Methods A cohort of 401 men who have sex with men (MSM) and transgender women at high risk were enrolled and assessed every three months for condomless sex and sexually transmitted infections (i.e. syphilis, HIV and anal chlamydia, and anal gonorrhoea). Among those who were positive at entry, we compared condomless sex and anal chlamydia/gonorrhoea according to prior knowledge of HIV serostatus; among those who seroconverted during follow-up, we compared condomless sex and anal chlamydia/gonorrhoea before vs. after HIV diagnosis, using McNemar’s Chi-square test.

Results At baseline, 82 (20.5%) participants self-identified as HIV positive and an additional 42 (10.5%) were diagnosed with HIV. Among the 42 unknown HIV positives, 71% reported recent condomless receptive anal sex compared to 55% of known HIV positives (p-value = 0.078).
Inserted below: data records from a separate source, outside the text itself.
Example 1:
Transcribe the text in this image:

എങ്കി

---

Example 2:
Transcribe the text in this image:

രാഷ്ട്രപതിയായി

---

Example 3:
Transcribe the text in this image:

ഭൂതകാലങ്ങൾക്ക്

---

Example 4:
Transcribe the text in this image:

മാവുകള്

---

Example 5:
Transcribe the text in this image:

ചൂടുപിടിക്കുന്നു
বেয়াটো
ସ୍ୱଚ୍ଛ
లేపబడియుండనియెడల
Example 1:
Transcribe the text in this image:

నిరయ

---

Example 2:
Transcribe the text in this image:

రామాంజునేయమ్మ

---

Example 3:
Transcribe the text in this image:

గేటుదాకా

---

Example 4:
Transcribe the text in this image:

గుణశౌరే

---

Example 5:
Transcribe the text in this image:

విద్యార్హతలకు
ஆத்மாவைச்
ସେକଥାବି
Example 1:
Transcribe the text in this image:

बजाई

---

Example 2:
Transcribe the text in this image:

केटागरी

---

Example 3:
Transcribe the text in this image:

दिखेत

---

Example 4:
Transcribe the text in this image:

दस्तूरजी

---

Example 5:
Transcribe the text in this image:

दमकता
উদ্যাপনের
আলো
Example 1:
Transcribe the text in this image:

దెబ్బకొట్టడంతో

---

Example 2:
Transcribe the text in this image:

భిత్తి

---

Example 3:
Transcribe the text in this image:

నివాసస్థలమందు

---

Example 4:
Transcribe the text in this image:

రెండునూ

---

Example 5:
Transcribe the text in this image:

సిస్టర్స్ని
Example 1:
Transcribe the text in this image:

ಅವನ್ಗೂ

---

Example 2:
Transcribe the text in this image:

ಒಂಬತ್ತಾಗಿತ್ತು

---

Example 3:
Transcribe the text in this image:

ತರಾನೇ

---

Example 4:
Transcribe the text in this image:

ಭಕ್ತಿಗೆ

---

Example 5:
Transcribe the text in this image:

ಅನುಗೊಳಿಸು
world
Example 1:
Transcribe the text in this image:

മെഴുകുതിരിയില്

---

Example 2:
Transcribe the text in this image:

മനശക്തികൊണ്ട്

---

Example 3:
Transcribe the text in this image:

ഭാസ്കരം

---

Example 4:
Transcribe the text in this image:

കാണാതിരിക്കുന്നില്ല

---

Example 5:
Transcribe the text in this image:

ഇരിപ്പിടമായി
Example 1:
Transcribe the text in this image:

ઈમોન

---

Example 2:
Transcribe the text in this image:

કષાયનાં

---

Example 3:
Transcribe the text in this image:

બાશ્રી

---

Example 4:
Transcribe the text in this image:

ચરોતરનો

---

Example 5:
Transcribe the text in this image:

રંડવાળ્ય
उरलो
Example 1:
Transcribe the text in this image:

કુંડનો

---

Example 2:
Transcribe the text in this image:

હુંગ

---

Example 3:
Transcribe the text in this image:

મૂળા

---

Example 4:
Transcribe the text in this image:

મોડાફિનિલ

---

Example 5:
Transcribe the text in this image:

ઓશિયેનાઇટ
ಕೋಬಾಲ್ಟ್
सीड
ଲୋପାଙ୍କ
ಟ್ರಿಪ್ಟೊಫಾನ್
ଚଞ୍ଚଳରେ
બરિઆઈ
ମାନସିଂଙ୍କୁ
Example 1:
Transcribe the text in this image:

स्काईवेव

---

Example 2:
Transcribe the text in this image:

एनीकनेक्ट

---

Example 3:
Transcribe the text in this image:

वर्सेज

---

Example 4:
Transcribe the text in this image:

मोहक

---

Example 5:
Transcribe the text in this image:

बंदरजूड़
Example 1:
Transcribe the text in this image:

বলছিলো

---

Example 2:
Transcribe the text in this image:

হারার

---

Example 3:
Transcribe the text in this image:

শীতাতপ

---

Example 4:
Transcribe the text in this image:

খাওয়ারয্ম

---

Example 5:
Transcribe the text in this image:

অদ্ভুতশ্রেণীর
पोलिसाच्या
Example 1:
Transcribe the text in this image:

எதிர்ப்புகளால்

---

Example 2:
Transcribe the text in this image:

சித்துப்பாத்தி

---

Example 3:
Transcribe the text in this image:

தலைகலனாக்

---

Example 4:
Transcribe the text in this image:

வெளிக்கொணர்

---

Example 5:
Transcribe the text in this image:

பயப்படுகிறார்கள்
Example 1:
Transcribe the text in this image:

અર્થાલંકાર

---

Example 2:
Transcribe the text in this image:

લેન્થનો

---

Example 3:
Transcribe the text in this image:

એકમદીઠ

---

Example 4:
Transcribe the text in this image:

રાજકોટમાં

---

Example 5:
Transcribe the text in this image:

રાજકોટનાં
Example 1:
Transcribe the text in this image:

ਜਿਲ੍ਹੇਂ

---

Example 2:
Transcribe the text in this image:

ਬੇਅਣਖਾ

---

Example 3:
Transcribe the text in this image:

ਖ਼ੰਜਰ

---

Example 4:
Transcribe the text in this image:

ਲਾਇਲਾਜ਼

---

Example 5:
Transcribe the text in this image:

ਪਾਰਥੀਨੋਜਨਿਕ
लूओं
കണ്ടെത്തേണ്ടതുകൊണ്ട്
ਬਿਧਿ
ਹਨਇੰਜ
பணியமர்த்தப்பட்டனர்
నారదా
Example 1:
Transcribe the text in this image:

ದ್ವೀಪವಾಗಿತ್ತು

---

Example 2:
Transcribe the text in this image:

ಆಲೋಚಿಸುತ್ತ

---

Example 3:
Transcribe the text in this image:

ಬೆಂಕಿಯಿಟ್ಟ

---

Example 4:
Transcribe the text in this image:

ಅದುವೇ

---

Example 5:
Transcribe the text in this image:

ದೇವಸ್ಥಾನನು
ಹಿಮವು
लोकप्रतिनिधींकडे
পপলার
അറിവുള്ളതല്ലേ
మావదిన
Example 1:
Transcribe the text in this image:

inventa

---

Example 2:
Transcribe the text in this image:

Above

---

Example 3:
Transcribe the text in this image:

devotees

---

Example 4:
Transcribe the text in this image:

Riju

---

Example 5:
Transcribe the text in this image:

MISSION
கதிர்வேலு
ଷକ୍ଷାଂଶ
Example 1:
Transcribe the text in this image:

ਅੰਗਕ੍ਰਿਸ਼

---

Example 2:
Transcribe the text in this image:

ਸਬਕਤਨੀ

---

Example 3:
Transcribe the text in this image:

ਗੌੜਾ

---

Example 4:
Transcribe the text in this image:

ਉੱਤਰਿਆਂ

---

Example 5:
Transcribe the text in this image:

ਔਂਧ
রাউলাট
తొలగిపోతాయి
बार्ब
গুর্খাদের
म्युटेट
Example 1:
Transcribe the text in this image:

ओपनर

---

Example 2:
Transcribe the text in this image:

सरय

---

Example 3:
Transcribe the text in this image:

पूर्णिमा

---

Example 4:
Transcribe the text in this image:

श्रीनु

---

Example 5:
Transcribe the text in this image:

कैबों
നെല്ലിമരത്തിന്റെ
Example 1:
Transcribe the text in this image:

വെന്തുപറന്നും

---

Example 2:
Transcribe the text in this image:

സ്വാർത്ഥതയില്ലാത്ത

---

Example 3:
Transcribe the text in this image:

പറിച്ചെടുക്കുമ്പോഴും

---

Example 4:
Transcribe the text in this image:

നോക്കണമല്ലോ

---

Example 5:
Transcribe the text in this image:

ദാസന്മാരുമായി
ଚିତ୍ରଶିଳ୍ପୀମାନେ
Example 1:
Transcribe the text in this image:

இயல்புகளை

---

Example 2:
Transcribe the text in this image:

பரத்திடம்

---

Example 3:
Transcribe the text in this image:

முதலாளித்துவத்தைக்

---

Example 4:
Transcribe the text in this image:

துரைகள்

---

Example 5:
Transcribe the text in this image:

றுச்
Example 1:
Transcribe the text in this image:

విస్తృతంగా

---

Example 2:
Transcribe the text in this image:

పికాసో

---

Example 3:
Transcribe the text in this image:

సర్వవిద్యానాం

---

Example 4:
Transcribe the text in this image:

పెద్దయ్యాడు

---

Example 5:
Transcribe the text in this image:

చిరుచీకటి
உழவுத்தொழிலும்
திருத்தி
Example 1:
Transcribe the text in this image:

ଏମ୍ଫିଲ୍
No difference was observed in condomless insertive anal sex; 48% in each group. Among the 24 sero-converters during follow-up, 79% reported condomless receptive anal sex prior to their diagnosis and 32% after their diagnosis (59% decline, p-value = 0.001); 46% reported condomless insertive anal sex prior to their diagnosis and 14% after diagnosis (70% decline, p-value = 0.011). Anal gonorrhoea and/or chlamydia were diagnosed among 46% prior and 27% after diagnosis among the observed sero-converters (41% decline, p-value = 0.096).

Conclusions Risk behaviours and concurrent STIs diminish after a new diagnosis, following the patterns previously reported elsewhere. Current prevention efforts for PLHIV are insufficient and must take into account motivations for sexual risk taking, encourage people to reach viral suppression, and improve available prevention strategies to prevent onward transmission of HIV.

Disclosure of interest statement None.